Information Theoretic Control

Seeking Information using Decentralized Optimization and Particle Filters

Mobile sensor networks can be deployed to efficiently acquire information about the world, with the ability to make simultaneous measurements from multiple vantage points. To automate such a sensor network, the control objective is to search for information quickly, safely, and reliably. We are developing methods to meet this control objective using a probabilistic foundation. Given a particular configuration of sensors, these techniques exploit the structure of the probability distributions of the target state and of the sensor measurements to compute control inputs leading to future observations that minimize, in expectation, the future uncertainty of the target state.
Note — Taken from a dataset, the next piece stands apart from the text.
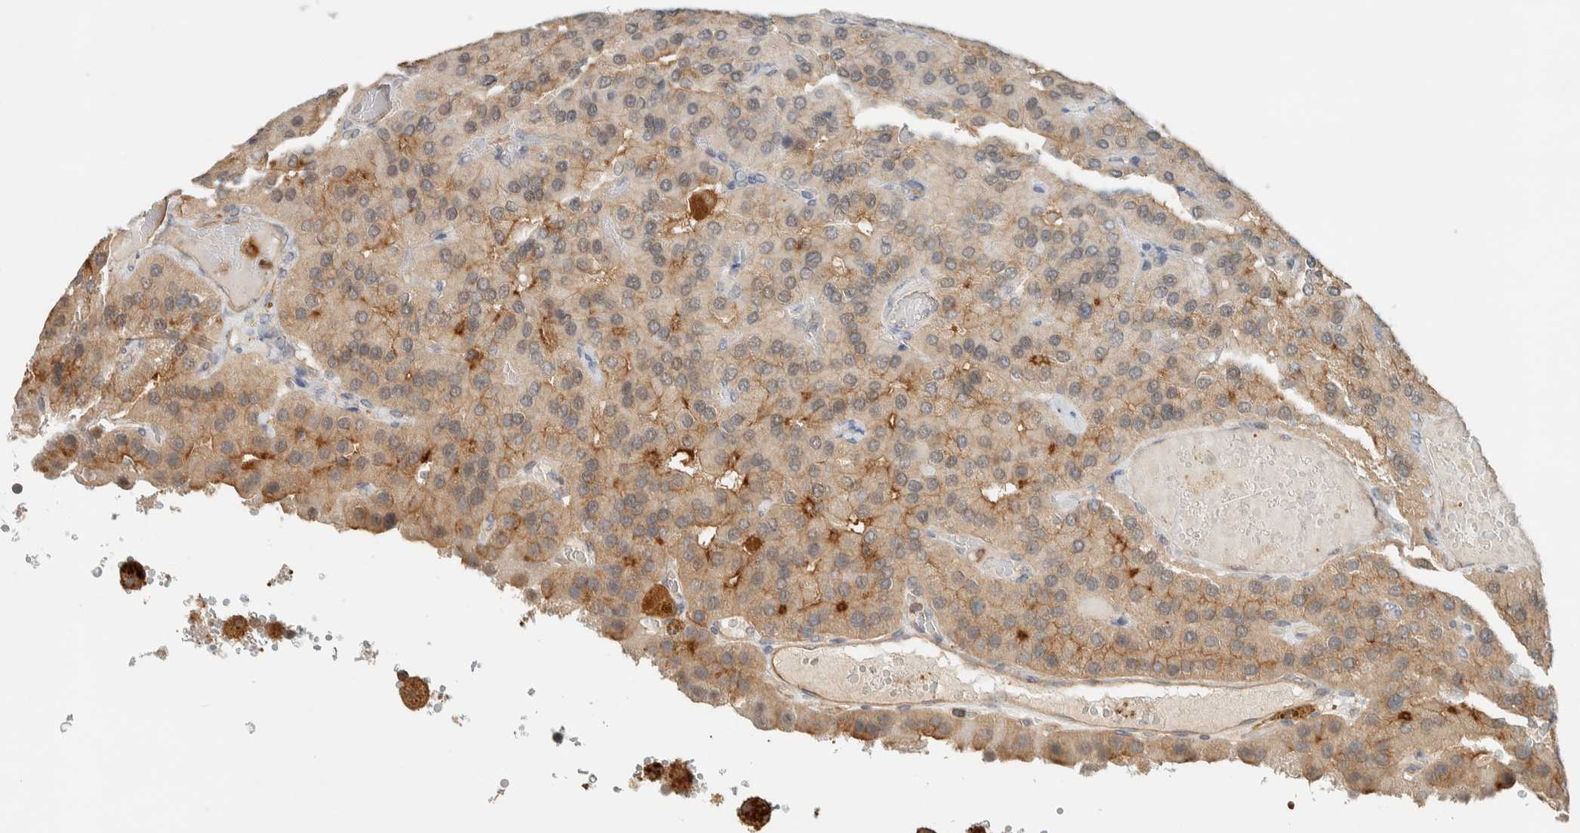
{"staining": {"intensity": "moderate", "quantity": ">75%", "location": "cytoplasmic/membranous"}, "tissue": "parathyroid gland", "cell_type": "Glandular cells", "image_type": "normal", "snomed": [{"axis": "morphology", "description": "Normal tissue, NOS"}, {"axis": "morphology", "description": "Adenoma, NOS"}, {"axis": "topography", "description": "Parathyroid gland"}], "caption": "A histopathology image of parathyroid gland stained for a protein exhibits moderate cytoplasmic/membranous brown staining in glandular cells. The staining was performed using DAB (3,3'-diaminobenzidine) to visualize the protein expression in brown, while the nuclei were stained in blue with hematoxylin (Magnification: 20x).", "gene": "RAB11FIP1", "patient": {"sex": "female", "age": 86}}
These methods directly use particle filters, enabling them to more accurately capturing the potentially available information than existing linear and Gaussian-based mutual information methods. A new approximation is used that allows the full network's information objective function to be computed in time that is polynomial in the number of sensors. Thus, as more vehicles are added to the network, the algorithm is able to optimize the use of the additional resources.

Simulation results for three sensor types follow, using bearings-only, range-only, and rescue beacon sensors. In all cases, the mobile sensors are modeled as quadrotor helicopters, such as the STARMAC vehicle shown at right, although the techniques are not limited to any one type of vehicle. More details can be found in "Mobile Sensor Network Control using Mutual Information Methods and Particle Filters".

Control with Bearings-Only Sensors

Bearings-only sensors, such as cameras and directional antennas, measure the direction of the target. The particle filter, handles the nonlinear mapping between measurements and potential locations of the search target. The decentralized control algorithm allows the optimization to run online. The target is known to be in a 40 by 40 square search region. The green X is the MMSE estimate of the location from the particle filter.

Control with Range-Only Sensors

Range-only sensors, using techniques such as signal strength measurements and time-of-flight measurements, measure the distance to the target. The particle filter aptly handles the nonlinearity of the sensors, and the decentralized optimization uses the model of available information computed directly from the particle set.

Control with Rescue Beacon Sensors

To rescue a victim buried in snow due to an avalanche, neither bearing nor range measurements are typically available. Rather, when the victim is carrying a standard avalanche rescue beacon, which contains a modulated magnetic dipole that can be measured using beacon receivers. The magnetic field penetrates snow and water to maximize range, but is absorbed by rock, to prevent measurements of reflections. The particle filter handles the estimation problem, estimating both position and orientation, over a periodic space with high uncertainty. The information seeking algorithm uses the resulting particle filter distribution to extract information from the surroundings as quickly as possible.